A fund managed by Madrid-based Asterion Industrial Partners became the majority investor in the NBI group of companies, contracted to deliver the state-subsidised National Broadband Plan to connect every rural home and business in Ireland, after it bought out initial US backers Oak Hill Advisors (OHA) and Twin Point Capital.

Asterion also acquired the stakes of NBI’s early minority investors Bruno Ducharme of Canada and Brian Thompson in the US.

As revealed by The Currency last December, NBI chairman David McCourt, through his company Granahan McCourt and his continuing partner in NBI, Tetrad Corporation, then created a new group of Irish companies called X3T, with backing from the same investors who had initially financed NBI as it got the National Broadband Contract over the line. 

Click on the image to download the full-size corporate map.

X3T was established to sell software and services enabling telecommunications operators to manage open-access networks, such as the one being deployed under the National Broadband Plan, which let various service providers compete across shared infrastructure.

NBI told The Currency at the time that X3T would not acquire the software developed to manage the subsidised Irish network, which would remain its property. NBI chief executive Peter Hendrick added that X3T would offer jobs to engineers who had completed the development of those systems for NBI and create a “centre of excellence” in Ireland to commercialise the technology overseas.

As detailed at the time, X3T received an initial €5 million round of equity investment led by OHA and backed by Twin Point, Thompson and Ducharme in similar proportions to the investments they had just sold out of NBI. McCourt became chairman of the new company and retained a minority ultimate shareholding through Granahan McCourt, alongside Tetrad.

Hendrick said at the time that Asterion, too, had committed investment to X3T.

New company information filed last week now shows that the Spanish firm contributed an additional €3.5 million as early as November 9 last year. This gave Asterion a 40 per cent stake in X3T Broadband, according to share issuances reported to date. 

Separately, the UK holding companies used by Asterion to invest in X3T raised new equity this summer, with shares allotted as recently as July 14. It has not yet been reported whether any of these funds will translate into fresh investment in NBI or X3T in Ireland.

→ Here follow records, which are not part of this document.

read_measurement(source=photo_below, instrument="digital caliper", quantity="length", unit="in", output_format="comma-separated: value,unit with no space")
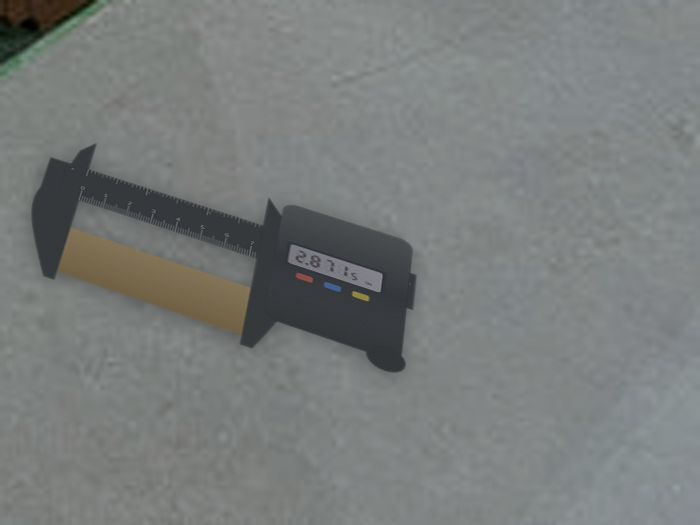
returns 2.8715,in
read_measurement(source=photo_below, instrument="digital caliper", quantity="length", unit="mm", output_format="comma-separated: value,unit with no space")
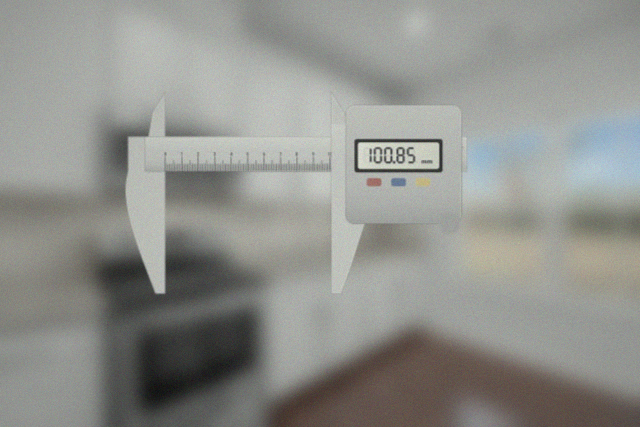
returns 100.85,mm
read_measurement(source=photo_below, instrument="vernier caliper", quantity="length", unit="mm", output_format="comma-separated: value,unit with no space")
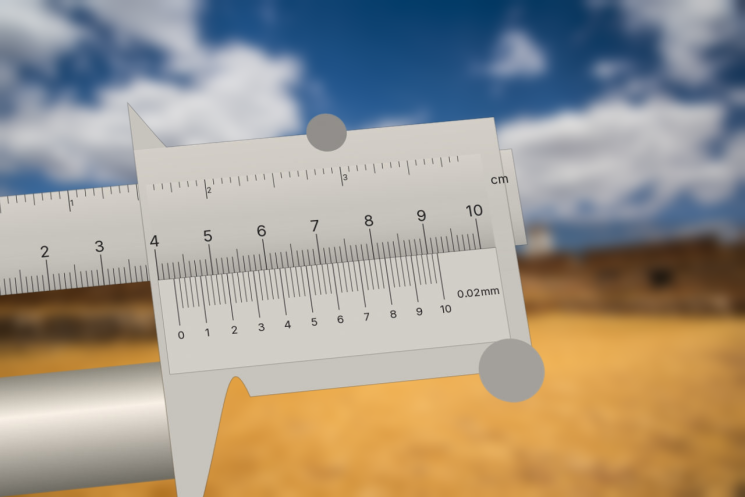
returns 42.8,mm
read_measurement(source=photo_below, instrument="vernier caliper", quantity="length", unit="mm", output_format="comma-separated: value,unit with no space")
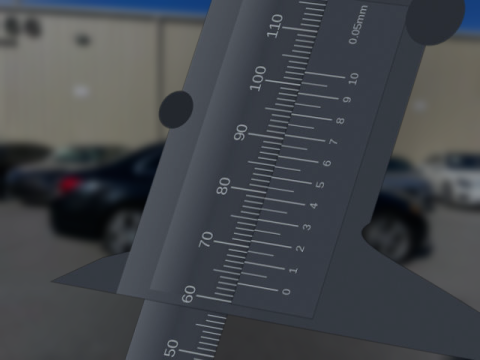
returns 63.4,mm
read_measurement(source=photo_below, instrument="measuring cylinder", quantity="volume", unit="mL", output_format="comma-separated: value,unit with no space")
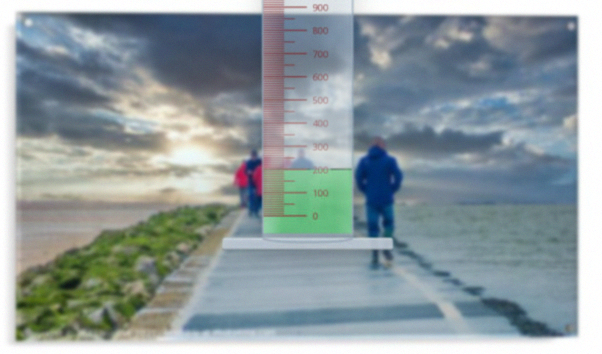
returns 200,mL
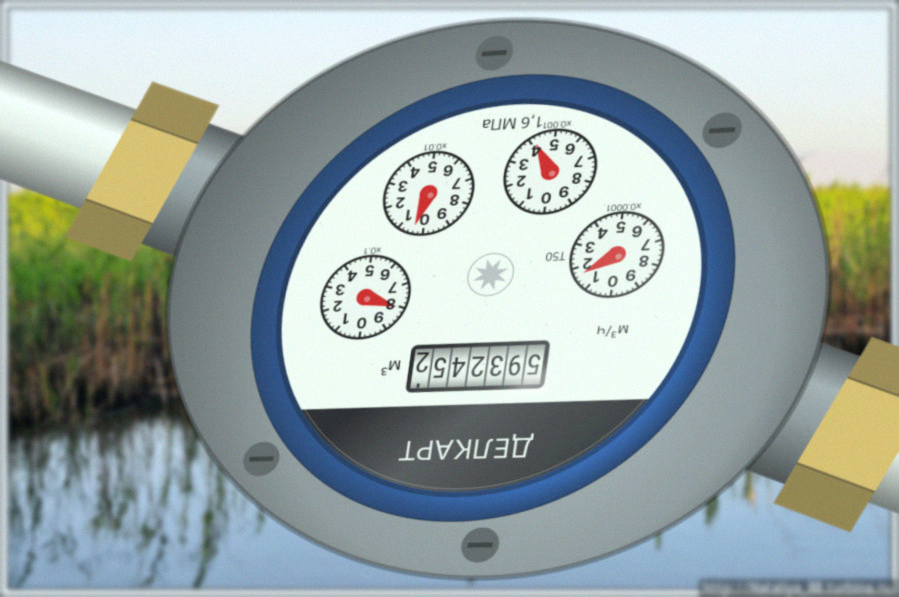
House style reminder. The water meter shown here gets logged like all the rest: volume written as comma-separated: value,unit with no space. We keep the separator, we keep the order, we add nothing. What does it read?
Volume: 5932451.8041,m³
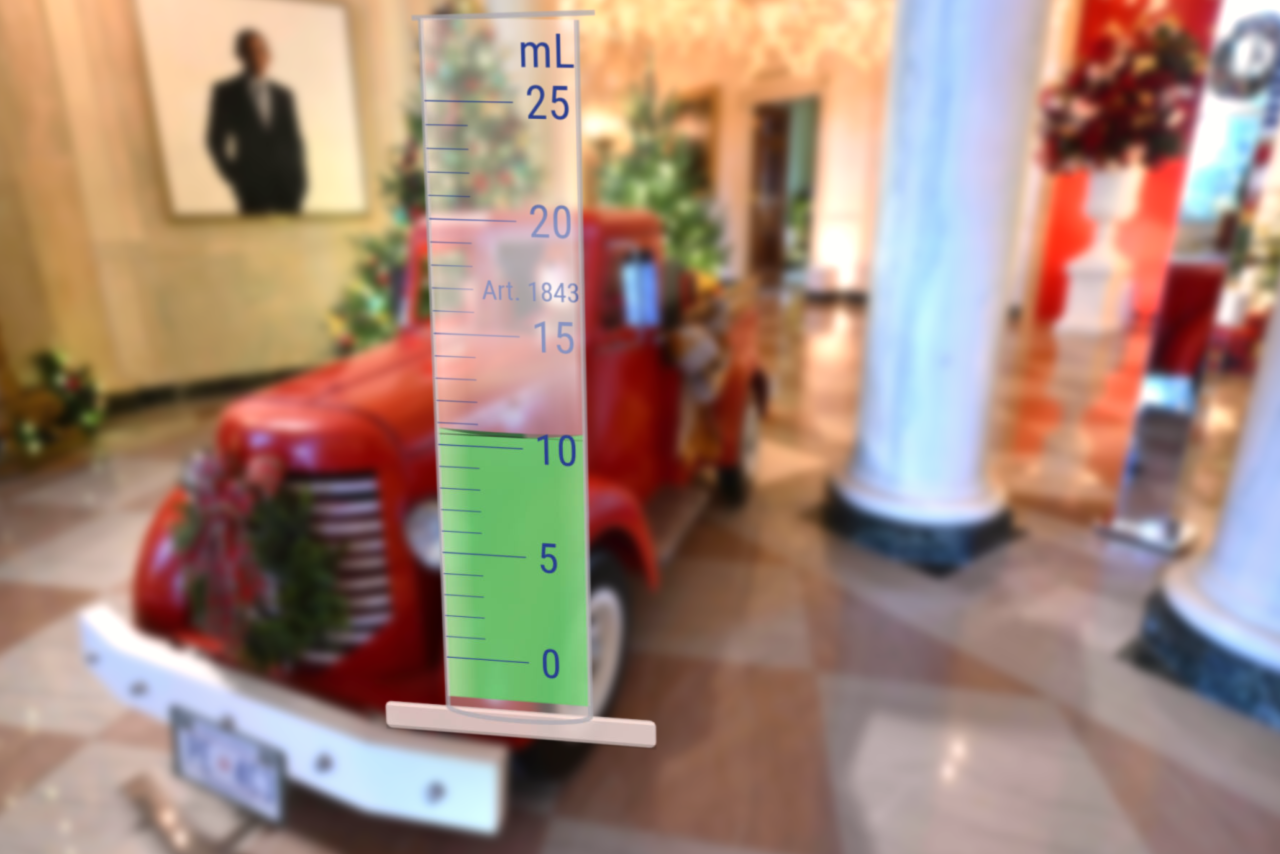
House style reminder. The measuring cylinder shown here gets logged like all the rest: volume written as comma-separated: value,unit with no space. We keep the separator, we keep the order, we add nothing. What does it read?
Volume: 10.5,mL
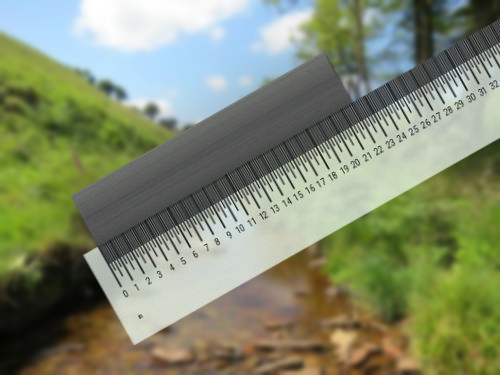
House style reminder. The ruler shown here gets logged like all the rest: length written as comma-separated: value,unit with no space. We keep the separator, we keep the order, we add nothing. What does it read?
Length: 22,in
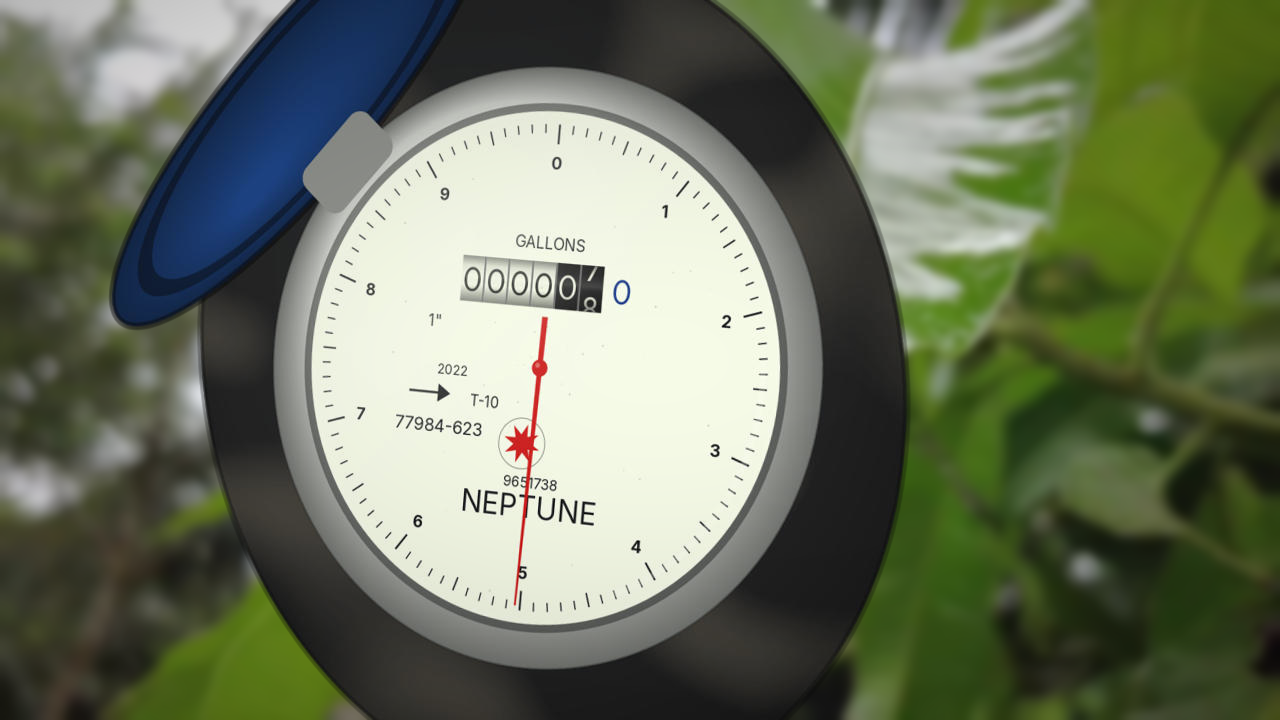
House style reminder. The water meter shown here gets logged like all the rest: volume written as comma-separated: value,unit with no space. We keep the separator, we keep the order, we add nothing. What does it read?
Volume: 75.0,gal
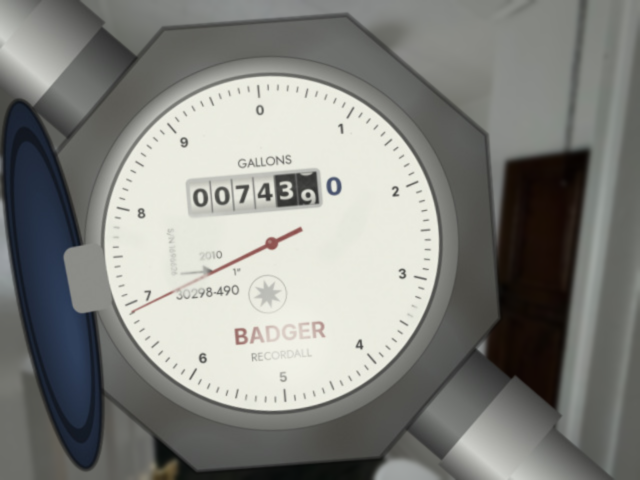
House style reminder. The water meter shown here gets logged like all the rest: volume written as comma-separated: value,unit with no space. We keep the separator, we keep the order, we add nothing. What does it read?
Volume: 74386.9,gal
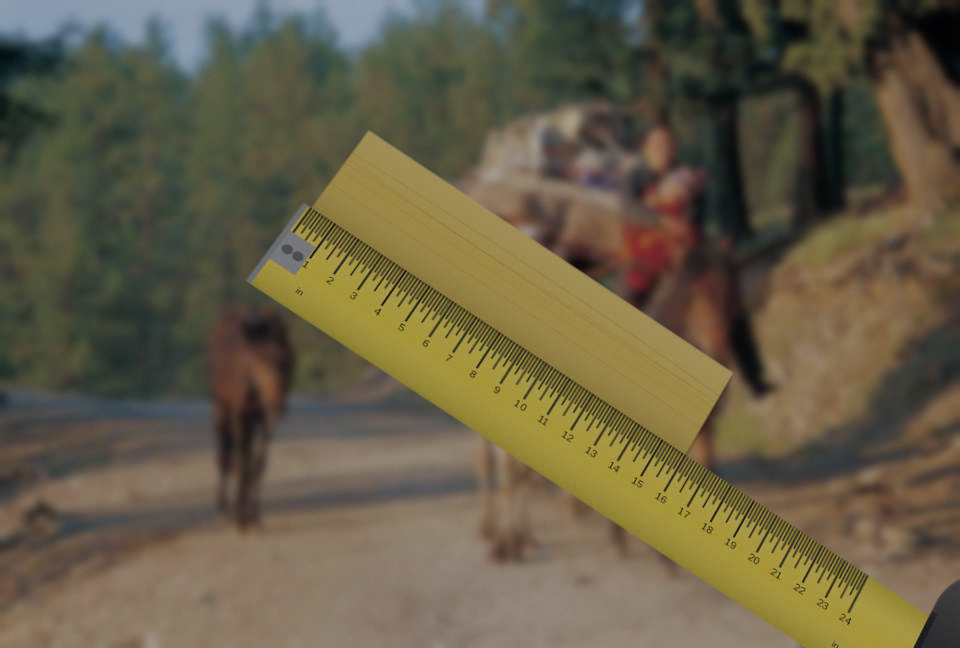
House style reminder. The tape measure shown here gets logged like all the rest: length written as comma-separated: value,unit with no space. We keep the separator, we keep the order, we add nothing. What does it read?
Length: 16,in
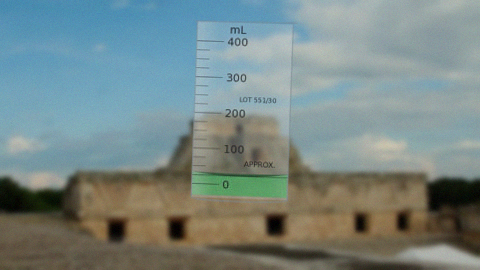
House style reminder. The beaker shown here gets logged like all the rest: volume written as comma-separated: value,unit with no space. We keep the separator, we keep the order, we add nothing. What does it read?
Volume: 25,mL
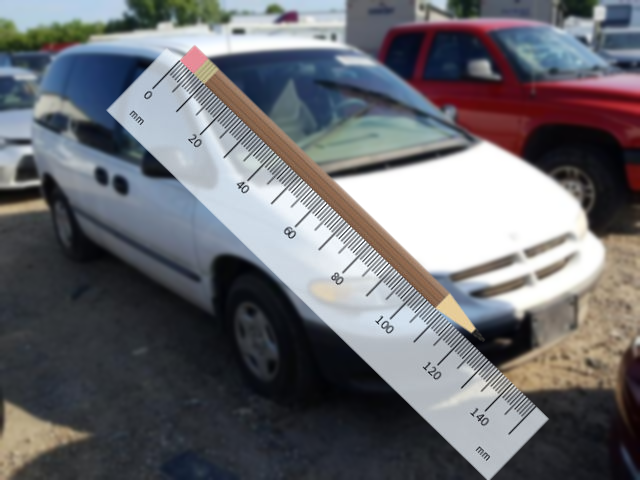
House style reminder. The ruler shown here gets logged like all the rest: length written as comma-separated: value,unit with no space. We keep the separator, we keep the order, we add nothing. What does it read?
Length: 125,mm
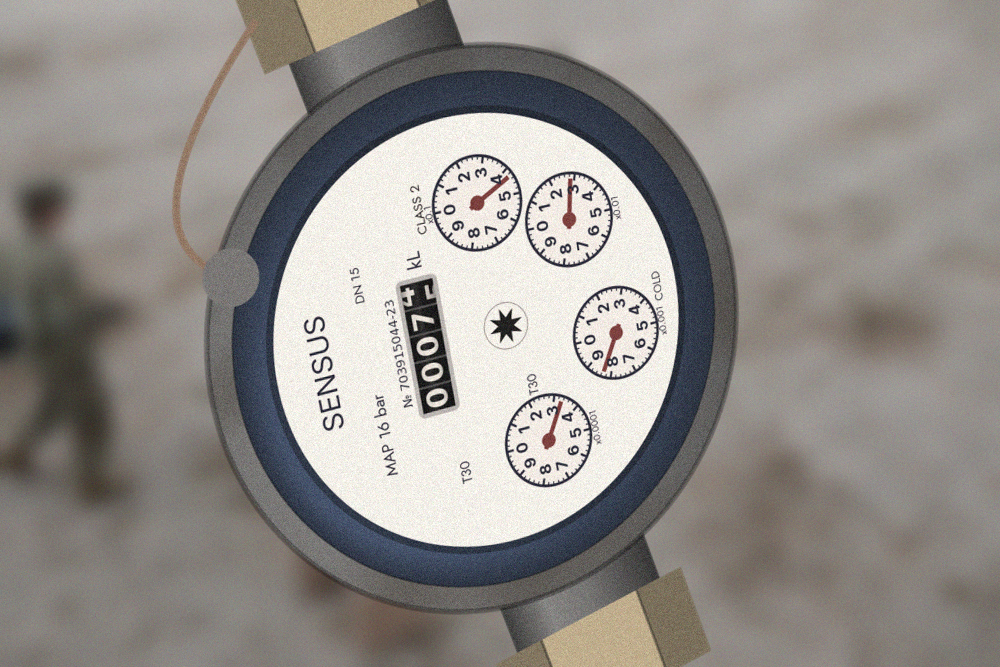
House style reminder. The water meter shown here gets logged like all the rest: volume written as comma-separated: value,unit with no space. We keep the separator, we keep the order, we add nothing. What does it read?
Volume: 74.4283,kL
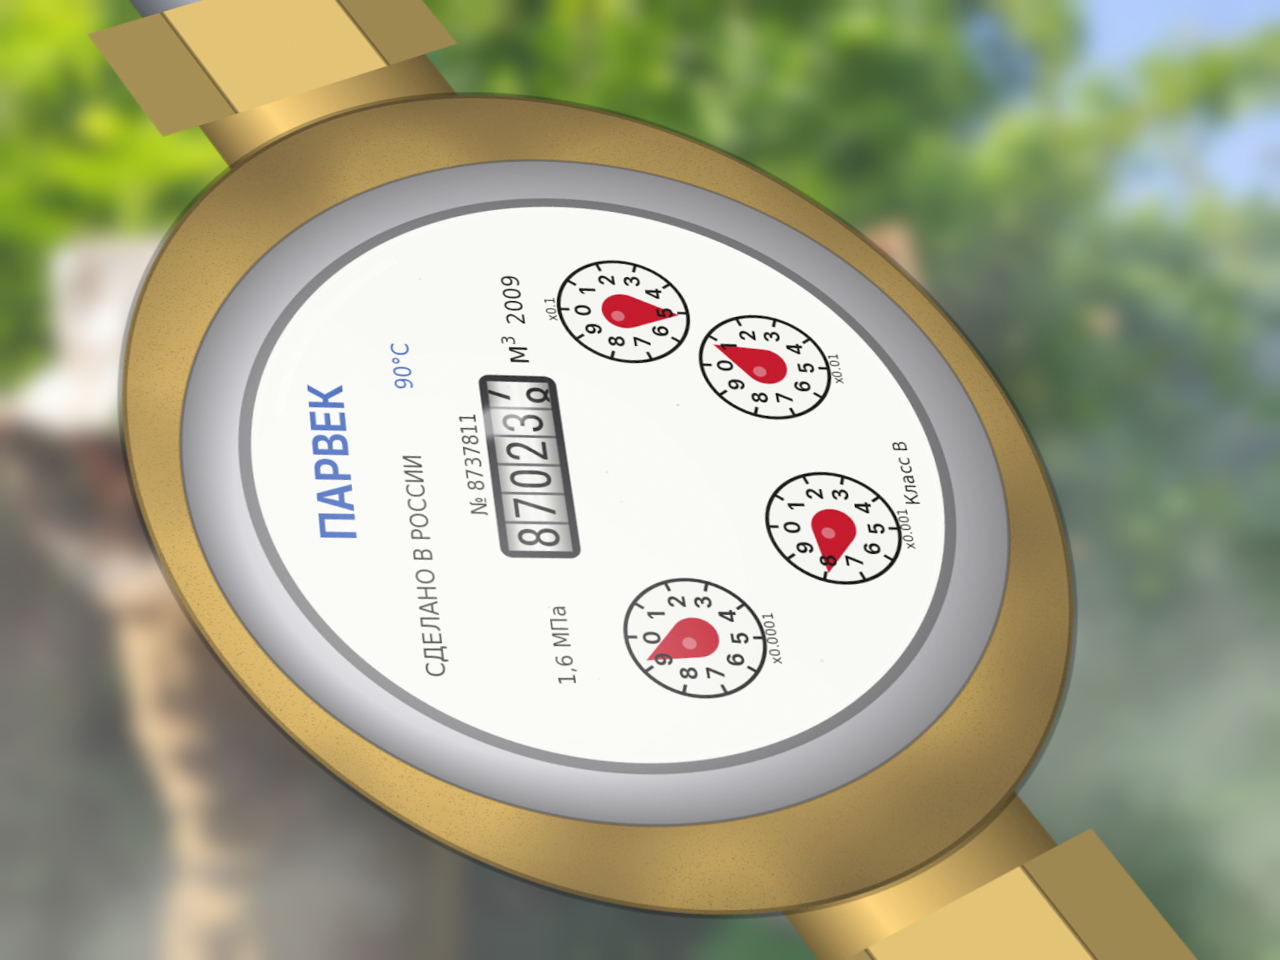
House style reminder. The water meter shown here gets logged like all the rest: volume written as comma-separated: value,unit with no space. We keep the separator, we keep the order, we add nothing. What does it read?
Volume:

Following early transactions for consultancy services supplied by NBI to X3T, and recruitment of X3T employees on job descriptions including supplying outsourced services to NBI, there continues to be day-to-day interaction between the two McCourt-chaired companies – in addition to the fact that they now have the same largest shareholder in Asterion.

A live job offer for a software developer at NBI, opened through recruitment consultants Morgan McKinley on May 30, lists key responsibilities including “work with all X3T teams”. Some staff have transferred from NBI to X3T in recent months, according to their LinkedIn profile. 

X3T, meanwhile, posted five new job openings to the professional social network in the past two weeks alone – two in Ireland and three in London.